Your objective - Starting at the beginning of the entries and ending at the line that contains "state / province: Bayern", rewrite the lines with "collectors" replaced by "collected by" and everything else left unchanged.

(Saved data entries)
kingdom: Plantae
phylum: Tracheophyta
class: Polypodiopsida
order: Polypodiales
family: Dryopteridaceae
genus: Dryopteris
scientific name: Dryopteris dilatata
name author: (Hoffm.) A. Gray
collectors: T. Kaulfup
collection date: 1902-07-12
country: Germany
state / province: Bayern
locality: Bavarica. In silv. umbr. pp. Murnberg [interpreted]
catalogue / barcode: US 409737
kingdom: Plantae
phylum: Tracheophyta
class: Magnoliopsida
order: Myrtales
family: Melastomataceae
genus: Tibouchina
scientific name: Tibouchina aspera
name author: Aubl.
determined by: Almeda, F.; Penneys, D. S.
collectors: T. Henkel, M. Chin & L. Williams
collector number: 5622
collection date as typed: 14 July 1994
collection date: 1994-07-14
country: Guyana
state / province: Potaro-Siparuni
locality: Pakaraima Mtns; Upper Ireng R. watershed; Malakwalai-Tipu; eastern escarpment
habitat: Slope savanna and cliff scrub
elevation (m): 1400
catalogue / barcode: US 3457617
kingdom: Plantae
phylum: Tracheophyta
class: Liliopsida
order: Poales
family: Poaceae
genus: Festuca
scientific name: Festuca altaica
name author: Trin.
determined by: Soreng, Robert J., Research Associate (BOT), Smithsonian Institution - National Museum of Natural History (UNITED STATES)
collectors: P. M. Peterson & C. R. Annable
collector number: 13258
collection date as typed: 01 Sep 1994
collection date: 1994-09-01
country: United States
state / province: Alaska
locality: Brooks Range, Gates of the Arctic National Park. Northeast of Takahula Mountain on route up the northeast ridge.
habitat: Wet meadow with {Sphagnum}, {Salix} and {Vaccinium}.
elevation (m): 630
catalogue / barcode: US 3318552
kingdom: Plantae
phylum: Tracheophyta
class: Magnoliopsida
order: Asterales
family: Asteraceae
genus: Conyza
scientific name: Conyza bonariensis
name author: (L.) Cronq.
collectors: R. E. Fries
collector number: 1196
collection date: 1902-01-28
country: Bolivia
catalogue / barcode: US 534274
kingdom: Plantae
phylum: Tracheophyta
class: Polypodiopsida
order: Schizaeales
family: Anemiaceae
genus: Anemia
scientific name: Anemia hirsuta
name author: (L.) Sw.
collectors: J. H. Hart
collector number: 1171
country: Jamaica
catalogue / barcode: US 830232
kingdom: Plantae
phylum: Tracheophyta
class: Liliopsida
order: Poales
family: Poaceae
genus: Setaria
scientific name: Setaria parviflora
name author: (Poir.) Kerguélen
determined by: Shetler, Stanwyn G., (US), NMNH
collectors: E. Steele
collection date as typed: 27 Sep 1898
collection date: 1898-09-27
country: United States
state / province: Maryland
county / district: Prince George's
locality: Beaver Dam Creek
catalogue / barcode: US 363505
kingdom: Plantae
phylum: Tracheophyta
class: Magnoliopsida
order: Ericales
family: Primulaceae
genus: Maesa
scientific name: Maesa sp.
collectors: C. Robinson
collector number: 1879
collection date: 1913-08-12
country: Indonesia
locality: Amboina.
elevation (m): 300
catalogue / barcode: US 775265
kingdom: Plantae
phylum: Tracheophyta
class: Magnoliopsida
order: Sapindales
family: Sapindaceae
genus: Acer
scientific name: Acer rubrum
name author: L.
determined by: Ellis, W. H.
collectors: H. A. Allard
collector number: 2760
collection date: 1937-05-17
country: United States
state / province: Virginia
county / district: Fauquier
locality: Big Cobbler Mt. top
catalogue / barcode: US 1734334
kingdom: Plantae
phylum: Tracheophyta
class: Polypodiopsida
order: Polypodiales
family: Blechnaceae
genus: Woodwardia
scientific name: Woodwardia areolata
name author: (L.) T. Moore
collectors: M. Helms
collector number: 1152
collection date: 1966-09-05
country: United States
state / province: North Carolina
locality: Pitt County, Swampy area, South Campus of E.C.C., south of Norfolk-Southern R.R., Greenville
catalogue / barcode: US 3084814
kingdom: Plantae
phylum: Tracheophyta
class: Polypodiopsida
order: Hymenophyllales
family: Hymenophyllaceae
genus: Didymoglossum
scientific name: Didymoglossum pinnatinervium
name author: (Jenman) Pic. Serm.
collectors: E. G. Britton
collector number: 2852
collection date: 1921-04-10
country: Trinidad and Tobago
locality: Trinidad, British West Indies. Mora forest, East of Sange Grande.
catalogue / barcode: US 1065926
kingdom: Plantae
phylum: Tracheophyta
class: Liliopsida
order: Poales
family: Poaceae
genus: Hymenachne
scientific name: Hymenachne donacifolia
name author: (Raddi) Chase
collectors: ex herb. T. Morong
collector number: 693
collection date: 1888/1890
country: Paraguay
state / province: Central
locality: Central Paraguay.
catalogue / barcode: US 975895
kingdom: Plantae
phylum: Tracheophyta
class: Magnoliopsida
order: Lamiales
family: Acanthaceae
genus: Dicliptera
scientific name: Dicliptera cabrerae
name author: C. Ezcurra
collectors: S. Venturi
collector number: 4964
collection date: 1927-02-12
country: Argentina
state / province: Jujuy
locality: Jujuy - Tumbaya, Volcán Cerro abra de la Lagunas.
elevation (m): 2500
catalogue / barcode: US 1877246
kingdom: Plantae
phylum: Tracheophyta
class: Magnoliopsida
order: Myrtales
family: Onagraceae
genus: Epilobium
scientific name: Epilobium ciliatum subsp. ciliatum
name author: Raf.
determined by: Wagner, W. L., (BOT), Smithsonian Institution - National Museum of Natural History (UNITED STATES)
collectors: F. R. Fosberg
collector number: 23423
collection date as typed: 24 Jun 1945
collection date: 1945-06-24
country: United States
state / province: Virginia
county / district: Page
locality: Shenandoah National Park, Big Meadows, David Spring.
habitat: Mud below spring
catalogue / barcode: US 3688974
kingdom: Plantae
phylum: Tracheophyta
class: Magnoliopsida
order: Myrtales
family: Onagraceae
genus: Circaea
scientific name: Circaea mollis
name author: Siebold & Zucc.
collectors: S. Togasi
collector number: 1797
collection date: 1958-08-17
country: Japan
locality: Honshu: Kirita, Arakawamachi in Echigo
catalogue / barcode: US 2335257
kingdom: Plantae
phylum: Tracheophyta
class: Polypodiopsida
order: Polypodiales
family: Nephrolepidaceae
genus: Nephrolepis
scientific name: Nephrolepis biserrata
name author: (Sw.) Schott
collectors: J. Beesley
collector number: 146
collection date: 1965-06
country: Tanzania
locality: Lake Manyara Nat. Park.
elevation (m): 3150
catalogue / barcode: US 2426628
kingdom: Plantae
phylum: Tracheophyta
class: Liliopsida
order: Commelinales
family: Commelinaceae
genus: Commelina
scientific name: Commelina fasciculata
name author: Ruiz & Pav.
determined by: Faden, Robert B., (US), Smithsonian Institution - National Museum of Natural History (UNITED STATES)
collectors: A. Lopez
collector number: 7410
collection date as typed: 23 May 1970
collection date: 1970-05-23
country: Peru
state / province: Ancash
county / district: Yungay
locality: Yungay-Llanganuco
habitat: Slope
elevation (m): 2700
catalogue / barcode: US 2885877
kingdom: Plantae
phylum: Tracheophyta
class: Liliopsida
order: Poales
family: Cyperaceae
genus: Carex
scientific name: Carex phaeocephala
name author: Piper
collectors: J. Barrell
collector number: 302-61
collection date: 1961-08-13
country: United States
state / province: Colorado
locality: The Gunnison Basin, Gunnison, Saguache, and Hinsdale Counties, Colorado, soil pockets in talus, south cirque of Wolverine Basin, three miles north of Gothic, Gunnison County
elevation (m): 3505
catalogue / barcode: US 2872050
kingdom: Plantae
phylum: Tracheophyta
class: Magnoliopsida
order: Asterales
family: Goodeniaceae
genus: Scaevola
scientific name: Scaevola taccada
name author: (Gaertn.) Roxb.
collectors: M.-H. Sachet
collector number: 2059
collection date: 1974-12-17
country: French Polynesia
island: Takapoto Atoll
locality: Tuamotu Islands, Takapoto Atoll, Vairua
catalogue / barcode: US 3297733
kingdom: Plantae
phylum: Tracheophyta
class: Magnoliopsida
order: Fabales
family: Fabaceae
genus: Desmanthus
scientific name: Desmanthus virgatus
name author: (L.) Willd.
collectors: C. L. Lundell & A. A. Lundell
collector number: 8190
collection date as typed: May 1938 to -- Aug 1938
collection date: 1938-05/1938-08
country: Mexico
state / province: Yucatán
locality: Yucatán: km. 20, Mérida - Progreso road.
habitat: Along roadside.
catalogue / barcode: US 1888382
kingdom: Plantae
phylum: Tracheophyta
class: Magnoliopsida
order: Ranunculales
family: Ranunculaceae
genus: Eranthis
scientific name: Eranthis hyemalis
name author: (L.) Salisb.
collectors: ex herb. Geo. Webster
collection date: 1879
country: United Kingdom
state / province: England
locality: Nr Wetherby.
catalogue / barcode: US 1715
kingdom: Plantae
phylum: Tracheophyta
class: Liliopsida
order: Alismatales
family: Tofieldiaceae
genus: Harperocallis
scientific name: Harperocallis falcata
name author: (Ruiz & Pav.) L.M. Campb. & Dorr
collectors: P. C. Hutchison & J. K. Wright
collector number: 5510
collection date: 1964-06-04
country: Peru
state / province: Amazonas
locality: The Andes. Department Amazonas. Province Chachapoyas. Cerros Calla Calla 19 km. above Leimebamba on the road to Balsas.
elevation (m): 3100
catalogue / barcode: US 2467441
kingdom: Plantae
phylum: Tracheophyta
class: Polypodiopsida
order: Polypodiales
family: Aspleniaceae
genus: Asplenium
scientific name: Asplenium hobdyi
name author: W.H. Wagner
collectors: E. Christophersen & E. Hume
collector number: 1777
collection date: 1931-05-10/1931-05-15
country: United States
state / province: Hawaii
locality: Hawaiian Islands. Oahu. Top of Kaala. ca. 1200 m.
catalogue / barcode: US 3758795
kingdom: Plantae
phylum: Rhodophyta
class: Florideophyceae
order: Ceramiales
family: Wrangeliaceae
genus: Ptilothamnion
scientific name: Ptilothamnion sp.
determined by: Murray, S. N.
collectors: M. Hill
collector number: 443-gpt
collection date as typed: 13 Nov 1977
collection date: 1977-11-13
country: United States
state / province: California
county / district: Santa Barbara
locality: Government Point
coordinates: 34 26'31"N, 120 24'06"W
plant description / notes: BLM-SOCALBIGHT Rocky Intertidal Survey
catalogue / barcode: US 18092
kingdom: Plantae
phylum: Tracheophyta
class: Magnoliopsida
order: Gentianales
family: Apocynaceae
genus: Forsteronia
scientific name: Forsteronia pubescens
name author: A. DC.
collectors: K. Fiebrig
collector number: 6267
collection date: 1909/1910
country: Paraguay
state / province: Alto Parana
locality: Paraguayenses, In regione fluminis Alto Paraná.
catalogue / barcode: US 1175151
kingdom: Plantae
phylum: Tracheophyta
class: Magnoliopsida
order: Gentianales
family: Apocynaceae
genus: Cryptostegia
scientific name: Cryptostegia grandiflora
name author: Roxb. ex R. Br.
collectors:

Exercise solution -
kingdom: Plantae
phylum: Tracheophyta
class: Polypodiopsida
order: Polypodiales
family: Dryopteridaceae
genus: Dryopteris
scientific name: Dryopteris dilatata
name author: (Hoffm.) A. Gray
collected by: T. Kaulfup
collection date: 1902-07-12
country: Germany
state / province: Bayern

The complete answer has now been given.